If you're a regular The Motley Fool reader, you'd already know this year has been a scary rollercoaster.
The S&P/ASX 200 Index (ASX: XJO) is currently 11% down year to date, but at various times in 2022 it has swung up or down 15% in a matter of weeks.
If you don't hold many mining stocks, this volatility is likely to have been even greater. Your face will be pretty green by now.
If you hold or are interested in buying ASX shares, you may be wondering when all this uncertainty and anxiety might settle down.
AMP Ltd (ASX: AMP) senior economist Diana Mousina this week explained what's going on right now and took a stab at answering that question.
Why has 2022 been so stressful?
While there have been many factors pushing and pulling the share market, the predominant force in 2022 seems to be the aggressive rise in interest rates — and the fear of more.
In Australia, the Reserve Bank of Australia cash rate has now risen every monthly board meeting since May.
"94% of developed market central banks are lifting rates along with 86% of emerging market central banks," said Mousina in a memo to AMP clients.
"Interest rate rises and expectations of further hikes have been negative for equity markets — along with other factors like high inflation, especially in commodities, rising geopolitical tensions and elevated recession risks."
So when will we see the Reserve Bank give the stock markets and mortgage holders a break?
To answer that, one must understand the concept of the "neutral" interest rate.
"The neutral interest rate is a concept referred to by economists which is the level of the cash rate when the economy is in equilibrium," Mousina said.
"At this point, domestic investment and domestic savings are equal and the labour market is at full employment."
Mousina reckons that Australia is now actually pretty close to the neutral rate.
While the RBA targets a range between 2.5% to 4.5%, the AMP team thinks it's more like 2% to 2.5% because of the high debt levels of Australian households.

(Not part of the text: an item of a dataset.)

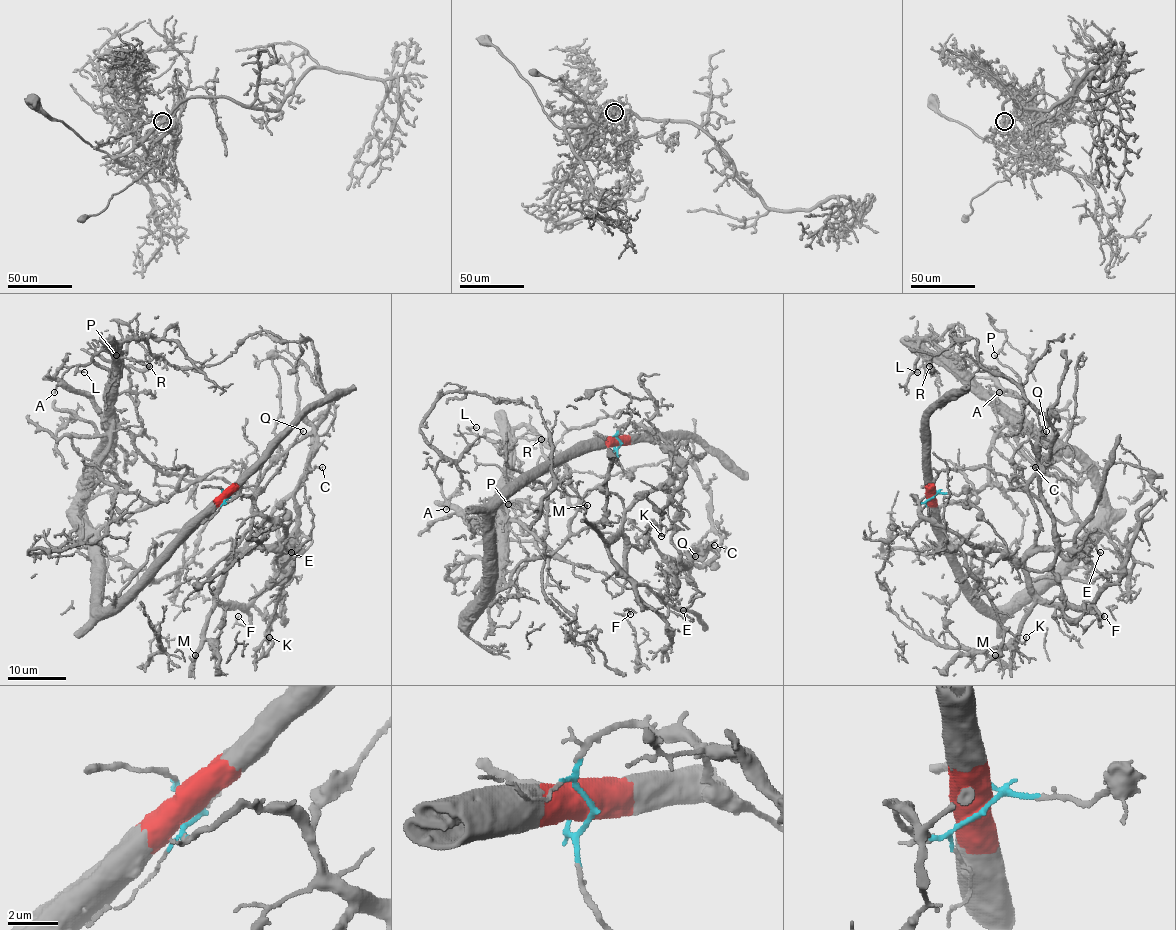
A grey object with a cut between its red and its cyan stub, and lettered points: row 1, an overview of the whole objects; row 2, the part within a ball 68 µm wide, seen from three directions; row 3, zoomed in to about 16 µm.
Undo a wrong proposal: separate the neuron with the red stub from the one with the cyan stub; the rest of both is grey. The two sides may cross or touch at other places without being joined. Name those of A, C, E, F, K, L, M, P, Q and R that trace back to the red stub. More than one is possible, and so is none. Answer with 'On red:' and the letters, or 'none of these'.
On red: A, L, P, R

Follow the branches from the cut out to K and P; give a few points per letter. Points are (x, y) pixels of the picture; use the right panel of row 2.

"With the rate hike in October, the level of the cash rate is now at 2.6% and is slightly above neutral in our view, which should put downward pressure on economic growth and inflation."
Already the pace of rate hikes slowed this month as the RBA chose to step it up in a 25-basis point increment, rather than 50 as it was in previous months.
This is when the pain might end
But it's not just a matter of reaching neutrality then stopping.
Remember inflation? That was the whole point of 2022's interest rate rises.
There has to be a sign that inflation is under control before the RBA and its global counterparts contemplate pausing rate increases.
Unfortunately, spending in Australia has not yet slowed significantly.
"This is because consumers and businesses were in very good shape at the beginning of the tightening cycle and because there are lags from rate hikes to their impact on spending," said Mousina.
"But, once interest rates lift above the neutral rate, monetary policy will have a contractionary impact on the economy and GDP growth will slow down considerably."
Therefore, this is going to take a few more months to play out.
But even then, investors need to watch the economy carefully. Because if the rate hikes do too much damage then that won't be good for company earnings.
"We are getting closer to a slowing in central bank rate increases before we see an eventual pause in the rate hike cycle — probably some time in early 2023 for most central banks," said Mousina.
"This should be positive for share markets, unless the economic data deterioriates significantly off the back of the higher interest rate environment. So monitoring leading economic indicators and recession signals remains very important."
Datt Capital portfolio manager Emanuel Datt pointed out that as the US interest rate bursts way ahead of Australia's, demand will surge for ASX shares.
"For local investors, a weaker dollar makes Australian equities more attractively priced for international investors which may provide a measure of support for local market."